Na rede mineira de coiotes, o preço dos "pacotes" é conhecido. Em junho, cobrava-se R$ 40 mil por pessoa na modalidade "sem seguro", e R$ 80 mil "com seguro" - mesmo preço para famílias (2 adultos e 1 criança).

"Com seguro, você dá um valor de entrada e, se não conseguir entrar nos EUA, não paga mais nada. Sem seguro, independentemente do resultado, você fica com a dívida", diz Fernandes.

CAMINHO

O caminho muda segundo o aumento da fiscalização em determinadas áreas e, desde o ano passado, com as regras impostas pela pandemia. A PF afirma haver algumas rotas usadas mais constantemente.

Um dos pontos de saída é o Acre, de onde se cruza para países da América do Sul e Central, até chegar ao México. Mas há também rotas que saem do Brasil por via aérea até o Caribe, de onde os migrantes partem rumo aos EUA em barcos.

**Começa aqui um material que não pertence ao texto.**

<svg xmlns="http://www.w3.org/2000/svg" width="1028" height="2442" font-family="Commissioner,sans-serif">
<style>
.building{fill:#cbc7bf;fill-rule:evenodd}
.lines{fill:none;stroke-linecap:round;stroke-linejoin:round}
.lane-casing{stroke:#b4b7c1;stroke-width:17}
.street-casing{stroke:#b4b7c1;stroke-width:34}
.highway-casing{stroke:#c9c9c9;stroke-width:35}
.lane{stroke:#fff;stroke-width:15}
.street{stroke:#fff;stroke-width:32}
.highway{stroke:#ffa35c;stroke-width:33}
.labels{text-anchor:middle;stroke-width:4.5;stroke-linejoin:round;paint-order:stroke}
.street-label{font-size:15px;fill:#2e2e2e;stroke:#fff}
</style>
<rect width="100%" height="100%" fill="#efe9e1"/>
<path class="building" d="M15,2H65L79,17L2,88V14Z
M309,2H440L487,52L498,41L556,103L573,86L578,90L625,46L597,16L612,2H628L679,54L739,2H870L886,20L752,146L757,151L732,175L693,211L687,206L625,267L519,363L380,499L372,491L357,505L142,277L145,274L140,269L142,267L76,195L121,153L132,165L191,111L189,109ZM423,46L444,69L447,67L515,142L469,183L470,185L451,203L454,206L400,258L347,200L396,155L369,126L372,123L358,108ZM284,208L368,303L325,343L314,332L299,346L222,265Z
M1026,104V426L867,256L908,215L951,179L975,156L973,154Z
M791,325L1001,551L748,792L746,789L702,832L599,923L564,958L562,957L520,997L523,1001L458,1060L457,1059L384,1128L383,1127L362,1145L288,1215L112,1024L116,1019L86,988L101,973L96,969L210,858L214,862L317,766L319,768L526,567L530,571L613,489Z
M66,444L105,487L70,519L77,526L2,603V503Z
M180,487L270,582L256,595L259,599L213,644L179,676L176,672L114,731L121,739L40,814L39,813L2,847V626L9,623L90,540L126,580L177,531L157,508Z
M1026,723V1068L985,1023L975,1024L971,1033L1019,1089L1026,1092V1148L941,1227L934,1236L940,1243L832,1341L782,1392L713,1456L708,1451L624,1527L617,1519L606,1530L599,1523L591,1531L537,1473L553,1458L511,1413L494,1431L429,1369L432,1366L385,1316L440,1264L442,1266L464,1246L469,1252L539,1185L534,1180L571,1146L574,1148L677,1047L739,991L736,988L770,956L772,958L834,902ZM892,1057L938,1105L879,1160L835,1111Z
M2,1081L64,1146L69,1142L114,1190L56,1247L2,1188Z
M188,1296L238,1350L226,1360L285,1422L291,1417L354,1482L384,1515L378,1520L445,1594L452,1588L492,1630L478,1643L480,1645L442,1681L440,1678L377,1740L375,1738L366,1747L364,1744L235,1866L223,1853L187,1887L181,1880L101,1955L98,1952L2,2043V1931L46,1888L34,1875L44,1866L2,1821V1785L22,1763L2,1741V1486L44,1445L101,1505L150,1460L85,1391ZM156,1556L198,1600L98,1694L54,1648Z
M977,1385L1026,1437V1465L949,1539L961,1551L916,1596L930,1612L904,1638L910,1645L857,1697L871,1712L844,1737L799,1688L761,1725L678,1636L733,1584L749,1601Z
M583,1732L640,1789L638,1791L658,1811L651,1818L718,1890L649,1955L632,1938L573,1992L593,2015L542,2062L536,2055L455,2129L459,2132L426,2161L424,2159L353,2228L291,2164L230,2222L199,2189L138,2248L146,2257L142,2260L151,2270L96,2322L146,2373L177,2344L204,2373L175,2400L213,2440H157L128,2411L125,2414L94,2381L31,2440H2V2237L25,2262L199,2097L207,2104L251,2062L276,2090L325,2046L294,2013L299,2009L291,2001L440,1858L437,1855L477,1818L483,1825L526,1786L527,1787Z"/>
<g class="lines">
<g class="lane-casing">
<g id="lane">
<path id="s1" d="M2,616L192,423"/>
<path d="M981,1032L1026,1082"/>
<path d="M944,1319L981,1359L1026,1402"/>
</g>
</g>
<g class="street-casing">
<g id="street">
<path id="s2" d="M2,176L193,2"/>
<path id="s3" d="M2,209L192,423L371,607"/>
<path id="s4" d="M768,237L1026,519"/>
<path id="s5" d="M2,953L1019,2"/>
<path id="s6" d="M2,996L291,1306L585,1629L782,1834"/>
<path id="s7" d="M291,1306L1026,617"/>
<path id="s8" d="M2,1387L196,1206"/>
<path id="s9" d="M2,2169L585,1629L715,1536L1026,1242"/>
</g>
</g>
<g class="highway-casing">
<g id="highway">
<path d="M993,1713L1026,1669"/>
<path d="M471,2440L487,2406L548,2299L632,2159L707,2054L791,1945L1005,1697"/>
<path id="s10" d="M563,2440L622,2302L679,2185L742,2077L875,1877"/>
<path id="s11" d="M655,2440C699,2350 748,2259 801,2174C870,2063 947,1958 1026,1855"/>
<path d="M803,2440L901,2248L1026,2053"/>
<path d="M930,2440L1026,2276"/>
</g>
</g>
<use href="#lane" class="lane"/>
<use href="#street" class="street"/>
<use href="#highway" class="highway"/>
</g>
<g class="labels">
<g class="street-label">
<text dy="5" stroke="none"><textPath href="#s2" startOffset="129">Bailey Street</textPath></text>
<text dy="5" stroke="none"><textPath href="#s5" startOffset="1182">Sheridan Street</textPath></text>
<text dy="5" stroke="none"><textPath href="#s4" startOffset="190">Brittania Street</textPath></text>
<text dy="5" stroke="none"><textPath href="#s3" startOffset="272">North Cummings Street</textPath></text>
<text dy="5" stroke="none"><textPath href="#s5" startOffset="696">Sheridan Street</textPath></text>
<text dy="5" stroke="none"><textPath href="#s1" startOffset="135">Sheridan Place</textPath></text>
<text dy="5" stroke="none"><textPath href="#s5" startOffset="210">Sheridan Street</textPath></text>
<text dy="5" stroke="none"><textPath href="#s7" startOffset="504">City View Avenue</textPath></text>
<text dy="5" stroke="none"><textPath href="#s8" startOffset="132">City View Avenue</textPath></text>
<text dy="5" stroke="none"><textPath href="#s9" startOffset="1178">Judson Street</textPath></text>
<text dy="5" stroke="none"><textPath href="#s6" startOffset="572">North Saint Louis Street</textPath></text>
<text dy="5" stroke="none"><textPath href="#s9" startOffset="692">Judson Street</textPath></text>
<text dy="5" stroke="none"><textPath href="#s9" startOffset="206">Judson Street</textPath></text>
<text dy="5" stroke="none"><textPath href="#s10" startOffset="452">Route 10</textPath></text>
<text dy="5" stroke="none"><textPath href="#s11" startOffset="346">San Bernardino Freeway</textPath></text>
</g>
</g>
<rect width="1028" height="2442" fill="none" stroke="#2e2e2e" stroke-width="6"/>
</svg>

Com o aumento da fiscalização, surgiram novas formas de cruzar para os EUA. "A intensificação da vigilância começou nos anos 90 Com isso, ficou mais difícil cruzar em San Diego e El Paso, por exemplo, e isso força as pessoas a irem mais para o deserto", explica Adam Isacson, diretor do Washington Office on Latin America (Wola).

'NÃO HÁ RELATOS FELIZES'

Há 16 anos atuando nos EUA, o advogado Walter Santos reúne depoimentos de ex-clientes que entraram no país recorrendo a coiotes.

"Não há relatos felizes. Tive um cliente que estava legalizado, mas queria regularizar a mulher. Quando cruzou a fronteira, o irmão foi picado por uma cobra no deserto e morreu. Eles tiveram de deixar o corpo lá, porque não tinha como carregar. Sempre há relatos de abusos, inclusive sexuais, por parte de coiotes, contra mulheres, homens e crianças. Sem contar que o migrante chega aos EUA endividado e tem de trabalhar para pagar o coiote, enquanto a família é alvo de extorsão em seu país", afirma.

Além disso, a entrada de Biden na presidência levou os migrantes a terem esperança de ficar nos EUA, explica Gabrielle.

"O discurso do Biden era de amenizar esse processo com os migrantes, de lidar com isso de um jeito mais humano. E como o governo Trump apostou muito em restringir isso, tudo que viesse depois dele seria mais brando." O afrouxamento não se concretizou.

PROCEDIMENTO

Quando um migrante cruza a fronteira e se apresenta às autoridades, passa por uma entrevista para identificar se há elementos suficientes para processar o asilo.

Como a concessão é a maneira que o migrante tem para regularizar sua situação, as redes de coiotes passaram a oferecer como "parte do serviço" dicas de como enganar as autoridades americanas.

"Muitas pessoas fazem a travessia com uma história pronta, inventada, e se entregam às autoridades na tentativa de obter asilo. Atendi pessoas que chegaram ao escritório alegando sofrer perseguição de gangues, e apresentaram como prova fotos do que seria o irmão morto, degolado. Uma semana depois, outra pessoa me procurou com a mesma história e a mesma foto", afirmou Santos

Para os brasileiros, historicamente, é mais difícil obter o status. "Os EUA não classificam o Brasil como país de risco. Geralmente, quando um brasileiro consegue o status é por sofrer violência doméstica ou outro tipo de perseguição", diz Gabrielle Oliveira. As informações são do jornal O Estado de S. Paulo.